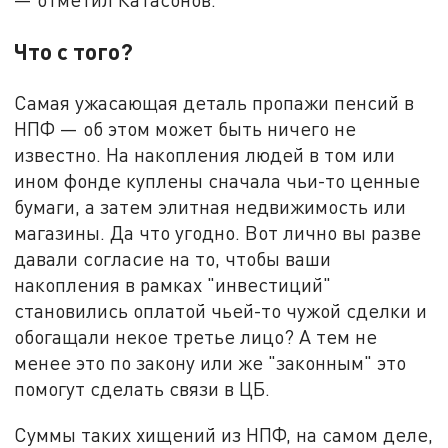
Что с того?
Самая ужасающая деталь пропажи пенсий в
НПФ — об этом может быть ничего не
известно. На накопления людей в том или
ином фонде куплены сначала чьи-то ценные
бумаги, а затем элитная недвижимость или
магазины. Да что угодно. Вот лично вы разве
давали согласие на то, чтобы ваши
накопления в рамках "инвестиций"
становились оплатой чьей-то чужой сделки и
обогащали некое третье лицо? А тем не
менее это по закону или же "законным" это
помогут сделать связи в ЦБ.
Суммы таких хищений из НПФ, на самом деле,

Task directions:
Give back every record exactly. Omit the pictures.

Response area:
Что с того?
Самая ужасающая деталь пропажи пенсий в
НПФ — об этом может быть ничего не
известно. На накопления людей в том или
ином фонде куплены сначала чьи-то ценные
бумаги, а затем элитная недвижимость или
магазины. Да что угодно. Вот лично вы разве
давали согласие на то, чтобы ваши
накопления в рамках "инвестиций"
становились оплатой чьей-то чужой сделки и
обогащали некое третье лицо? А тем не
менее это по закону или же "законным" это
помогут сделать связи в ЦБ.
Суммы таких хищений из НПФ, на самом деле,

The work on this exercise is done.